- SUPPLIED ENTRIES -
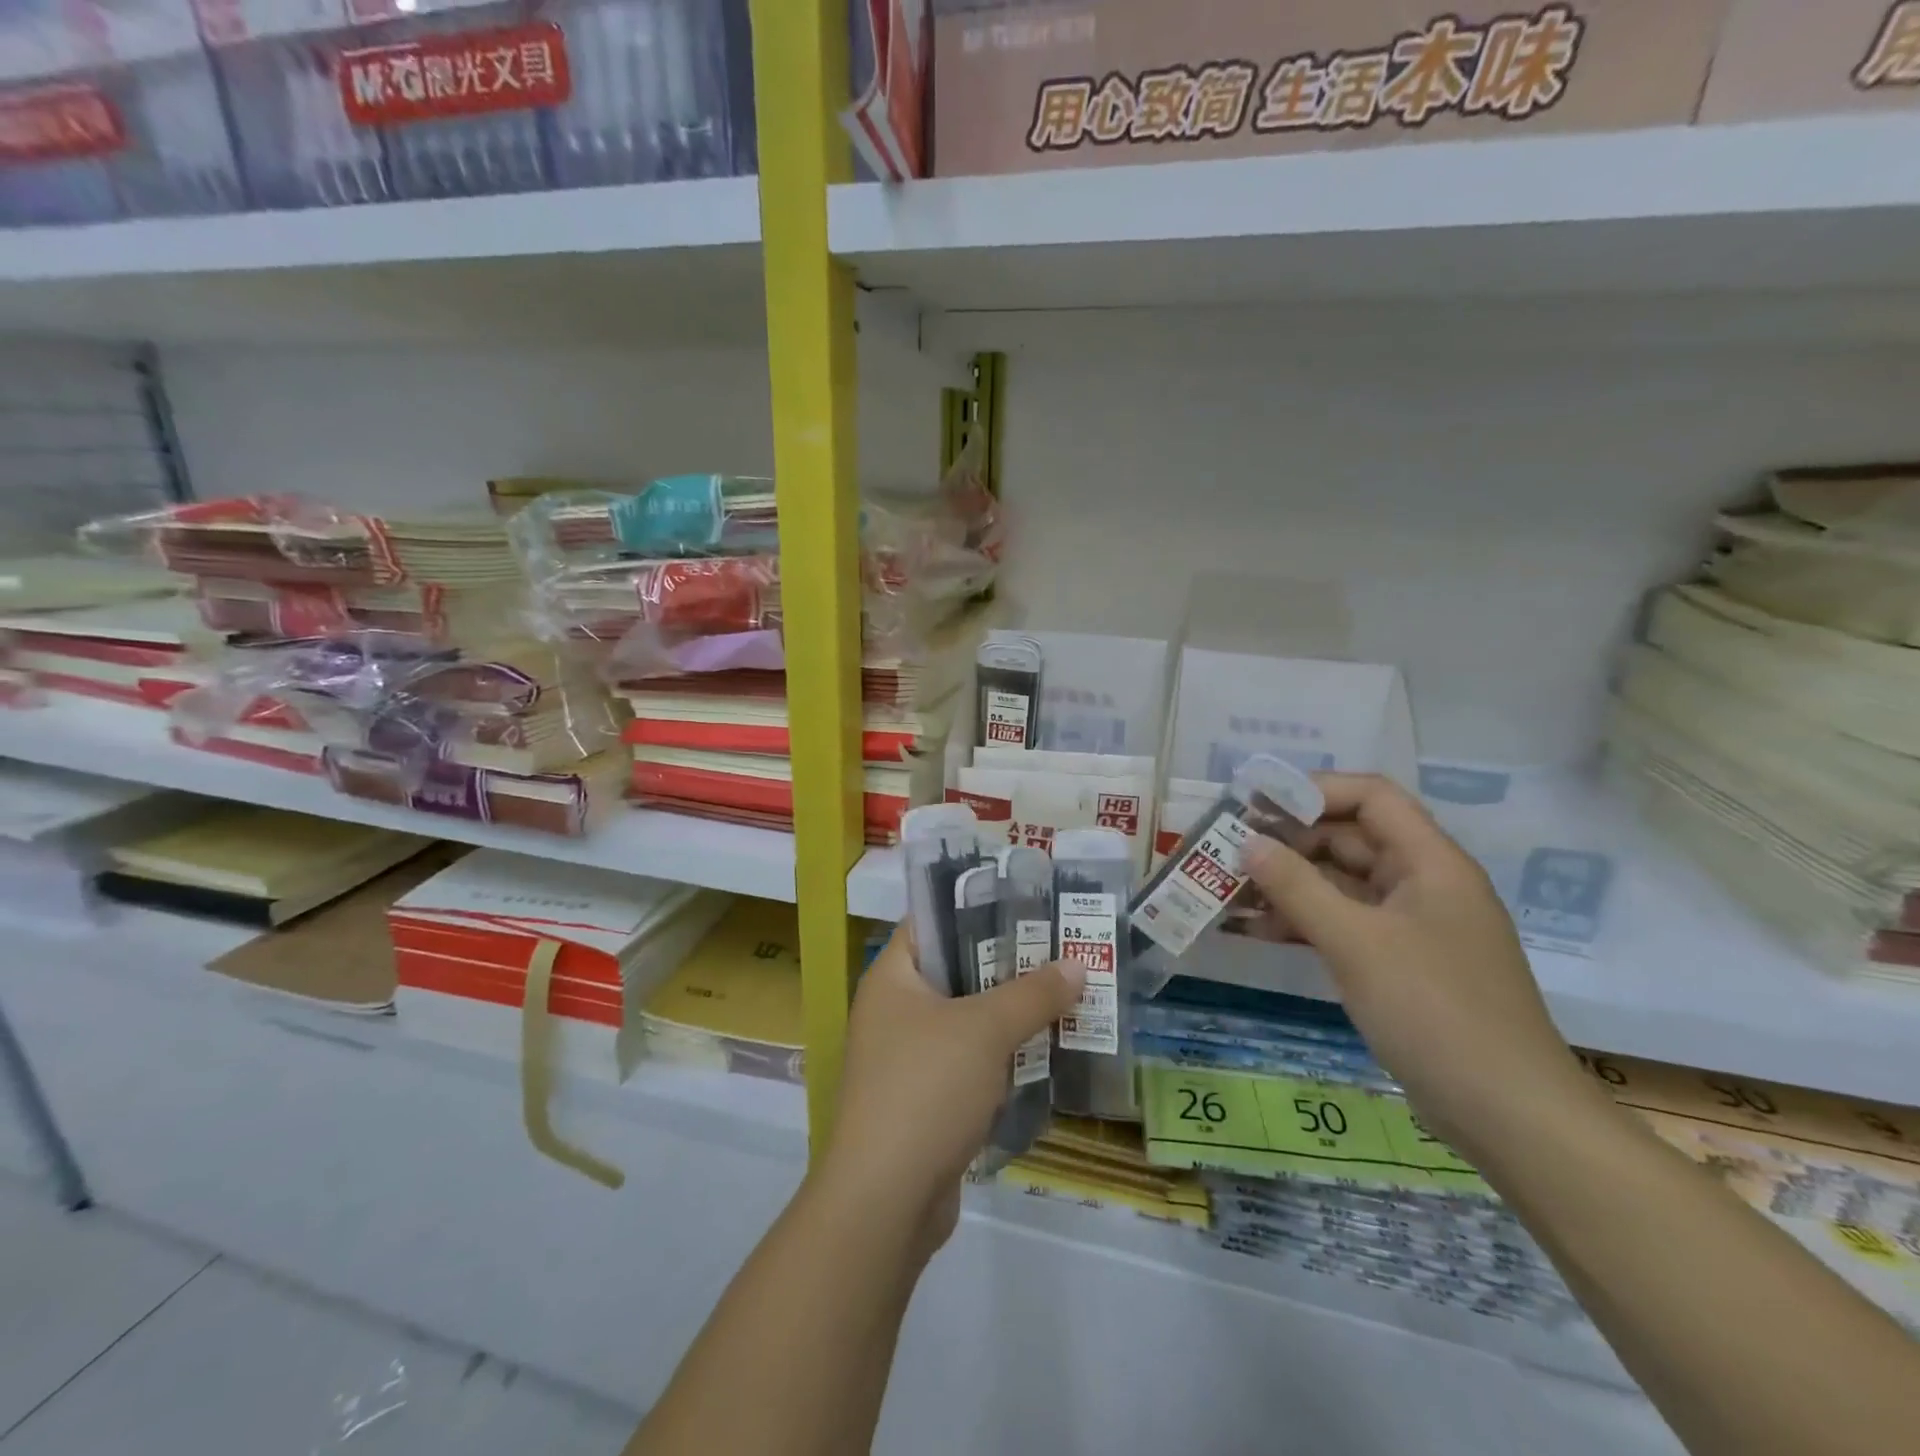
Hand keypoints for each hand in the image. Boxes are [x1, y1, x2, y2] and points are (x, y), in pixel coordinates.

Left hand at [816, 926, 1084, 1254]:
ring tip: (1066, 996)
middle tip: (1061, 951)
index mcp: (892, 978)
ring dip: (1012, 1015)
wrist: (885, 1201)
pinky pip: (970, 1063)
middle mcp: (894, 1011)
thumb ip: (1032, 994)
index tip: (1028, 905)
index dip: (977, 909)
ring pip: (968, 1021)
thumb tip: (1077, 965)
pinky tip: (1046, 1053)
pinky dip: (1003, 1057)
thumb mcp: (985, 1030)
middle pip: (957, 971)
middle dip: (1009, 965)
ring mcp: (907, 1058)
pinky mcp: (925, 1100)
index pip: (932, 922)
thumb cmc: (927, 1088)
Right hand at [1240, 773, 1588, 1155]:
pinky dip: (1305, 921)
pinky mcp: (1401, 964)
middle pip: (1350, 838)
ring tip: (1232, 892)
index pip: (1370, 797)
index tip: (1256, 805)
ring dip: (1290, 884)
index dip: (1313, 790)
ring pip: (1342, 884)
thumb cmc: (1436, 1012)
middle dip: (1290, 841)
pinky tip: (1260, 932)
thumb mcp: (1357, 943)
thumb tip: (1247, 843)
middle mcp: (1423, 884)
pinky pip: (1345, 923)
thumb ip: (1297, 887)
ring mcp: (1412, 926)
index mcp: (1430, 863)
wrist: (1509, 1116)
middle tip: (1230, 852)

- TASK ITEM -
All of the lines above must be repeated without alteration, though the pictures are to be excluded.

- OUTPUT FOR THIS TASK -
Hand keypoints for each hand in the image. Boxes are [x1, y1, x2, y2] and points are (x, y), in pixel coordinates.

Left hand at [816, 926, 1084, 1254]:
ring tip: (1066, 996)
middle tip: (1061, 951)
index mcp: (892, 978)
ring dip: (1012, 1015)
wrist: (885, 1201)
pinky pip: (970, 1063)
middle mcp: (894, 1011)
thumb ip: (1032, 994)
index tip: (1028, 905)
index dip: (977, 909)
ring pip: (968, 1021)
thumb tip: (1077, 965)
pinky tip: (1046, 1053)
pinky dip: (1003, 1057)
thumb mcp: (985, 1030)
middle pip: (957, 971)
middle dip: (1009, 965)
ring mcp: (907, 1058)
pinky mcp: (925, 1100)
index pip: (932, 922)
thumb cmc: (927, 1088)
Right hand at [1240, 773, 1588, 1155]:
pinky dip: (1305, 921)
pinky mcp: (1401, 964)
middle pip: (1350, 838)
ring tip: (1232, 892)
index pip: (1370, 797)
index tip: (1256, 805)
ring dip: (1290, 884)
index dip: (1313, 790)
ring pip: (1342, 884)
thumb cmc: (1436, 1012)
middle dip: (1290, 841)
pinky tip: (1260, 932)
thumb mcp: (1357, 943)
thumb tip: (1247, 843)
middle mcp: (1423, 884)
pinky pip: (1345, 923)
thumb ip: (1297, 887)
ring mcp: (1412, 926)
index mcp: (1430, 863)
wrist: (1509, 1116)
middle tip: (1230, 852)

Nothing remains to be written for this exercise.